Why a filter?

Aug 10, 2009 at 9:01 PM

Everything I've read about ISAPI applications has said to avoid filters in favor of extensions. Why is IIRF implemented as a filter?

Coordinator
Aug 11, 2009 at 5:10 PM

I don't know what you're reading, but your summary of the recommendations seems off.  The two are alternatives, and are used for different reasons. 

You can read more about the difference on Wikipedia. or on MSDN

Aug 11, 2009 at 6:16 PM

I was referring to this specifically, from the Windows SDK documentation:

"Avoid ISAPI filters - Avoid ISAPI filters unless adding an ISAPI filter is absolutely necessary to your application architecture. You should especially avoid filters that perform processing on raw incoming or outgoing data, or do the main processing on requests. In other words, filters that intercept requests in order to build complex responses should be avoided. In general, the only response that a filter should ever send are error responses. For example, an authentication filter might send a 401 response back to the client. If you determine that a filter is absolutely necessary, be sure to carefully optimize the main code paths through the filter event notification code."

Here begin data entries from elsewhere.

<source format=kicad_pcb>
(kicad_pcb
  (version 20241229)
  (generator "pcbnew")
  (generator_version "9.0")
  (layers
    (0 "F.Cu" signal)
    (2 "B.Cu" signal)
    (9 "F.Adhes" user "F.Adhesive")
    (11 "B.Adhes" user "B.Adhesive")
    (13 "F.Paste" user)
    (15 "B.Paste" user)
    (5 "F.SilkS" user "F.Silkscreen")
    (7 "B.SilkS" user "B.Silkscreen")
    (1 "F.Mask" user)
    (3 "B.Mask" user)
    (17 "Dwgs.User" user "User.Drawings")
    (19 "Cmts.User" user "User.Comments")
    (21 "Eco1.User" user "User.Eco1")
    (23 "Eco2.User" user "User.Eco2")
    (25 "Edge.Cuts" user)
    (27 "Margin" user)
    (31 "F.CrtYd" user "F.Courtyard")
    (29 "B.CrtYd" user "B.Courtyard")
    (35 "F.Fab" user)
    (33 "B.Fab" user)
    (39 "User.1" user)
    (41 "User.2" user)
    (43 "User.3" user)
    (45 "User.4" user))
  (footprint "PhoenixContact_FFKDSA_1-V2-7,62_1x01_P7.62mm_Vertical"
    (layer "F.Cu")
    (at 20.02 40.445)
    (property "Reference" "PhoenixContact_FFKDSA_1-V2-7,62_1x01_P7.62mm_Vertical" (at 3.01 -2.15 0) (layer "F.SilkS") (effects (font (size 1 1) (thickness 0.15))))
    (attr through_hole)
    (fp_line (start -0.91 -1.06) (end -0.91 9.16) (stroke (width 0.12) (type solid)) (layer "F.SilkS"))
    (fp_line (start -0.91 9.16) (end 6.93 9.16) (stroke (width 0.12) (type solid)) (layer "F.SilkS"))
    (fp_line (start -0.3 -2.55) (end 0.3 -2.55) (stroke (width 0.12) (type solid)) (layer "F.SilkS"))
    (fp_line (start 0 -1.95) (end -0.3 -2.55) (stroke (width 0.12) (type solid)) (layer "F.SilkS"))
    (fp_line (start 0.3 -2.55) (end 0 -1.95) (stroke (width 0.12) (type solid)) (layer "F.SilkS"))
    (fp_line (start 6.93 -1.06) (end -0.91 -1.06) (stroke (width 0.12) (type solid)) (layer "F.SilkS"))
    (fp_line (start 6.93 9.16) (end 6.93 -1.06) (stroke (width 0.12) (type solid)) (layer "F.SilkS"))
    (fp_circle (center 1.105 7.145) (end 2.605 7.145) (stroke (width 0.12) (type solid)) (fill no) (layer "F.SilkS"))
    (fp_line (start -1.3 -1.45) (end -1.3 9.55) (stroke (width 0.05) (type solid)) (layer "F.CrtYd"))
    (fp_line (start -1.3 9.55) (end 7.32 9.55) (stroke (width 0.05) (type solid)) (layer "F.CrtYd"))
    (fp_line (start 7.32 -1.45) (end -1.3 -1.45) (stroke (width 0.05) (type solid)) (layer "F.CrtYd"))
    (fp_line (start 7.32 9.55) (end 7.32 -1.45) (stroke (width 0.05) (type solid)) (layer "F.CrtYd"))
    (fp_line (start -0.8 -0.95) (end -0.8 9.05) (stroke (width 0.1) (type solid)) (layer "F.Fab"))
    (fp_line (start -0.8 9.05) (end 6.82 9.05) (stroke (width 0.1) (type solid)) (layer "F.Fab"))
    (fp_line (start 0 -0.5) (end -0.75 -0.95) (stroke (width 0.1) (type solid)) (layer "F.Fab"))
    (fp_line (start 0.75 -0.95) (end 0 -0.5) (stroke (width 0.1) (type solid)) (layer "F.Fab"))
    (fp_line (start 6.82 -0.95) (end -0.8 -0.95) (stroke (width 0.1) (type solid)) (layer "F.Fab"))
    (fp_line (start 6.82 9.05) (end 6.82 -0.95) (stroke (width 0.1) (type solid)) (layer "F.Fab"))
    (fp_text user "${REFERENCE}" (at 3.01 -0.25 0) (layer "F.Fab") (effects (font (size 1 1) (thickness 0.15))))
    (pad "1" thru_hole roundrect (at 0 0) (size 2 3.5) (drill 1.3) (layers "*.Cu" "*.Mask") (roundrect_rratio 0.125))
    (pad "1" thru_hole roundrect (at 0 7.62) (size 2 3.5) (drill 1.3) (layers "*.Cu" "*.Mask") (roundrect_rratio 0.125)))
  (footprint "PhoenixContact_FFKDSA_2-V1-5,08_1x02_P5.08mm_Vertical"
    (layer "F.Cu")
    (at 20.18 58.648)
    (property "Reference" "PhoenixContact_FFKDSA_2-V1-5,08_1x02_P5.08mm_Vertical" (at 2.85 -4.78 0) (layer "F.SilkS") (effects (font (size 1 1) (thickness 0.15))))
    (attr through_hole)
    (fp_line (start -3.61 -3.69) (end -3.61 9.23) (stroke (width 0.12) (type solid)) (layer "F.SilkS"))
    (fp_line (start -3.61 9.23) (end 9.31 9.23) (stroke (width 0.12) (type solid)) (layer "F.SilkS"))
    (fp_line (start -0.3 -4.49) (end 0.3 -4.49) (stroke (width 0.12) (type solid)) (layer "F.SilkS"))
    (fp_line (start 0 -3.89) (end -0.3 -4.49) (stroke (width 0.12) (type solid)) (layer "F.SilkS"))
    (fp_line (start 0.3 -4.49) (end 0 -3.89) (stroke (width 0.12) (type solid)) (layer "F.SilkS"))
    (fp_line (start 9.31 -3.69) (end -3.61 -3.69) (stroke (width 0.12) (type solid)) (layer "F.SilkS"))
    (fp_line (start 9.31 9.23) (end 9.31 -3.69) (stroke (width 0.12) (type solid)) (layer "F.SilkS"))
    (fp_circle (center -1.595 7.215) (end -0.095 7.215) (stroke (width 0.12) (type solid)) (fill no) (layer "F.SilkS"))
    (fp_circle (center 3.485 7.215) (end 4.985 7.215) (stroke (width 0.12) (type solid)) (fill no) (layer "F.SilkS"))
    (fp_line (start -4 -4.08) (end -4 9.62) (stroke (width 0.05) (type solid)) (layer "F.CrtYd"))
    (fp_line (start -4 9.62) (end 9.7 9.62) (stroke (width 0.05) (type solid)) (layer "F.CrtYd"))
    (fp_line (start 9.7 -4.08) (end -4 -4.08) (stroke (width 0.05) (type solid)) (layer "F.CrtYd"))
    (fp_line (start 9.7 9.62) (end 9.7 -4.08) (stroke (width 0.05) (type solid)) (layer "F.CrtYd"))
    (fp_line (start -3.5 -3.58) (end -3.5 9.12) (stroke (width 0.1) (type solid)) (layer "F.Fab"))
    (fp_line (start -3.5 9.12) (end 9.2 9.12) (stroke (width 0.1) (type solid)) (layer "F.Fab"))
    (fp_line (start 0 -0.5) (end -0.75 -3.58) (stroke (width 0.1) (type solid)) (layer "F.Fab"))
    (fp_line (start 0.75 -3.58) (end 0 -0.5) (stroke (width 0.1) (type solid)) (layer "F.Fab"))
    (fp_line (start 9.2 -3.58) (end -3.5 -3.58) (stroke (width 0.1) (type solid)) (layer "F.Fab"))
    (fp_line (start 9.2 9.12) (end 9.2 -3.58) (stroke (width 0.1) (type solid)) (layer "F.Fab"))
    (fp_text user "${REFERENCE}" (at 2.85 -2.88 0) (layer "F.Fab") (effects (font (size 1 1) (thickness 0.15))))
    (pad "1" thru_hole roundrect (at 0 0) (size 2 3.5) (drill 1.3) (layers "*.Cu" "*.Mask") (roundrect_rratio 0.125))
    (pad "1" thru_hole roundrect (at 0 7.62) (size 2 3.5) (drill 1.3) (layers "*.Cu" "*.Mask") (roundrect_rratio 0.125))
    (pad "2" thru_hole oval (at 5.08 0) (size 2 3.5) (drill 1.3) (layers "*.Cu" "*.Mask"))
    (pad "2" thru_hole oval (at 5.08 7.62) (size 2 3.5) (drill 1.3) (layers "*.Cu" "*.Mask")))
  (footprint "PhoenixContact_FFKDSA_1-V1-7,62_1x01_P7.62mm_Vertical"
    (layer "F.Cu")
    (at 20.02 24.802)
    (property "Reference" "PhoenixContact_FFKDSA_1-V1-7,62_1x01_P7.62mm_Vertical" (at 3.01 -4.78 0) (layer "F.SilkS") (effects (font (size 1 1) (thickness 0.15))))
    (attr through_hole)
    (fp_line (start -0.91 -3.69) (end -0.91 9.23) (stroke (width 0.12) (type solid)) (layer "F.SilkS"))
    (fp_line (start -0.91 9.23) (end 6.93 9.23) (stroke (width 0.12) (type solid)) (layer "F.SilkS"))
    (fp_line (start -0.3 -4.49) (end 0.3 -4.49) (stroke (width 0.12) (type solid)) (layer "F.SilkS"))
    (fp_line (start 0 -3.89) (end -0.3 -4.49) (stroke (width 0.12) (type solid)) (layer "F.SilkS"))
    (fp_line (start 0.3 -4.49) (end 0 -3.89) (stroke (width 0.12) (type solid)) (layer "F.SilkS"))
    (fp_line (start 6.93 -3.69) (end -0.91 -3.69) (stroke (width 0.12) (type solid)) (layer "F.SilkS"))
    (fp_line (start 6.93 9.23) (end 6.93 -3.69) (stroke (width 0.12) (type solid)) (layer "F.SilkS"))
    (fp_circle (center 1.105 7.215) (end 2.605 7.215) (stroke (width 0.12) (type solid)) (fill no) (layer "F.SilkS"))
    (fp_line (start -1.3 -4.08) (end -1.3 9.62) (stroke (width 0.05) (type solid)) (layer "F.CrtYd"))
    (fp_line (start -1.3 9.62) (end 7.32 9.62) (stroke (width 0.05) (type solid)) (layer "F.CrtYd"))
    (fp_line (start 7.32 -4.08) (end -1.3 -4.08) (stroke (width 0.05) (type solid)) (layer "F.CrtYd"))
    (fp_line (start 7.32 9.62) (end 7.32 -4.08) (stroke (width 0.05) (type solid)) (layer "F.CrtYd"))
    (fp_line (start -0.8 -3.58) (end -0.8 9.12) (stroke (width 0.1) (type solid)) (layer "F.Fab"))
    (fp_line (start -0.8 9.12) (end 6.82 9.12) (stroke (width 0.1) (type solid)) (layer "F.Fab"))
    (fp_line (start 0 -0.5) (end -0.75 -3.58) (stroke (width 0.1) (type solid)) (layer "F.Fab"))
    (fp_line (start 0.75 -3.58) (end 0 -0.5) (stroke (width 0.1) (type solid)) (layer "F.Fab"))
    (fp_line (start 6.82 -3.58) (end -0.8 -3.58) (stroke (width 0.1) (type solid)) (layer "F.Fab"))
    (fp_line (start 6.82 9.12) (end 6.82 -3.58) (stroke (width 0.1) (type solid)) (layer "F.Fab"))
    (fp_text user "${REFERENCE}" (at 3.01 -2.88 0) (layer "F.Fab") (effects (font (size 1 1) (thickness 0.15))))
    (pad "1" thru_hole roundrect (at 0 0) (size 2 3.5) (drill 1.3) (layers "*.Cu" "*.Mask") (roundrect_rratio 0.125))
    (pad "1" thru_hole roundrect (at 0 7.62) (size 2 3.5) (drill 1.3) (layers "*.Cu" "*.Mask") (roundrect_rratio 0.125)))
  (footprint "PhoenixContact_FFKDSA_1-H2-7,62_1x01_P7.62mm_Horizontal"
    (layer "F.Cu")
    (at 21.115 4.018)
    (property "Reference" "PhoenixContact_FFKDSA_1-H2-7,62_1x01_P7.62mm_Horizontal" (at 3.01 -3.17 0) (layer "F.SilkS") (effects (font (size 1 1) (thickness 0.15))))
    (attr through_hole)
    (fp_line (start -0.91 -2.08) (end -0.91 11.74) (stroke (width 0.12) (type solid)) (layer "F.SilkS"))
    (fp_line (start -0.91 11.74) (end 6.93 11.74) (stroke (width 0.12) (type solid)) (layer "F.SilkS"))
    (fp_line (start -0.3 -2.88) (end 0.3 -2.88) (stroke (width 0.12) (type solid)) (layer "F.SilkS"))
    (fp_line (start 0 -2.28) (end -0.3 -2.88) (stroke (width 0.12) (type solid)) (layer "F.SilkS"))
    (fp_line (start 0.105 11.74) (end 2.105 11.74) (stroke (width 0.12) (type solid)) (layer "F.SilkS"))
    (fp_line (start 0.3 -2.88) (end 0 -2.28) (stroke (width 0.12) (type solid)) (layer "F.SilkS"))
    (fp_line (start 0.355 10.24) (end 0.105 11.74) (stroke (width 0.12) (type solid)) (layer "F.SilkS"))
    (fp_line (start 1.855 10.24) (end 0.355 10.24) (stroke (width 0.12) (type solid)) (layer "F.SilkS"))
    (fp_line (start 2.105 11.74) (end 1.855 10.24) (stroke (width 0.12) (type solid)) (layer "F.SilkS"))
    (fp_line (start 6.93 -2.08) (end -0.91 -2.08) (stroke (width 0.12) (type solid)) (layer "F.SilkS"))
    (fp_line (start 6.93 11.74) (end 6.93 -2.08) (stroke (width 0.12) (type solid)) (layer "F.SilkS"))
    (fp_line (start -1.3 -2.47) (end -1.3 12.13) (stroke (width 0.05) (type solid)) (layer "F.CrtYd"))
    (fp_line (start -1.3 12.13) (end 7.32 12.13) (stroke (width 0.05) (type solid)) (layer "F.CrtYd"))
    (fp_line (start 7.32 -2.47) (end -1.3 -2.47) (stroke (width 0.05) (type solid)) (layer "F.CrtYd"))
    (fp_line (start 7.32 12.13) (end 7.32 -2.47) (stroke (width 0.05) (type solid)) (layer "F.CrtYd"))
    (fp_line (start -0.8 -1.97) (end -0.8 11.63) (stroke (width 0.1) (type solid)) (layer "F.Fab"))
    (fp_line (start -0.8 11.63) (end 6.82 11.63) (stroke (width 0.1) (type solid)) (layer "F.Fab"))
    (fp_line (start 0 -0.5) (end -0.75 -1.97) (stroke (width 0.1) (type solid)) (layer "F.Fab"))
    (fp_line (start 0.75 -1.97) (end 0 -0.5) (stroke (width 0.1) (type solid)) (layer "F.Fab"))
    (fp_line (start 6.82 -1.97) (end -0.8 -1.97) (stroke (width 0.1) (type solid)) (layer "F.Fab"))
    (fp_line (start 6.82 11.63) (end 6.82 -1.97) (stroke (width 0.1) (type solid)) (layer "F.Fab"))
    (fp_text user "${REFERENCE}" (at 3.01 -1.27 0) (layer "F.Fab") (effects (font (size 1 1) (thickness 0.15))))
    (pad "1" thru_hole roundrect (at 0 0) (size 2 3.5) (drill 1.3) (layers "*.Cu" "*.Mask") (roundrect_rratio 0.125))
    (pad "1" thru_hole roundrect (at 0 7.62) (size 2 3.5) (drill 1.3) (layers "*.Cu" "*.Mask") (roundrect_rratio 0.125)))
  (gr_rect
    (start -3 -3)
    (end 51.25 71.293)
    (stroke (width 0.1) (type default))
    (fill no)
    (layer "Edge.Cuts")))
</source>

All I know of ISAPI development is what I've learned in the past three days, which isn't much (ISAPI code is a little offputting to me). I just wondered if there was a particular technical reason that IIRF is a filter rather than an extension.

Coordinator
Aug 11, 2009 at 6:47 PM

IIRF is a filter because it needs to be present as part of IIS in order to perform the functions it performs.  It is not an application.  It does not do the main processing on requests.  It does not produce complex responses.  It does maniupate and route requests within the IIS server, and for that purpose, a filter is the right tool.

I disagree with the statement in th Windows SDK documentation that the only response that a filter should ever send is an error response.    That seems artificially limiting.

Aug 11, 2009 at 7:58 PM

The Windows SDK documentation leaves a lot to the imagination anyway (at least to mine), so it's not such a stretch to believe there's something in there that just doesn't make sense.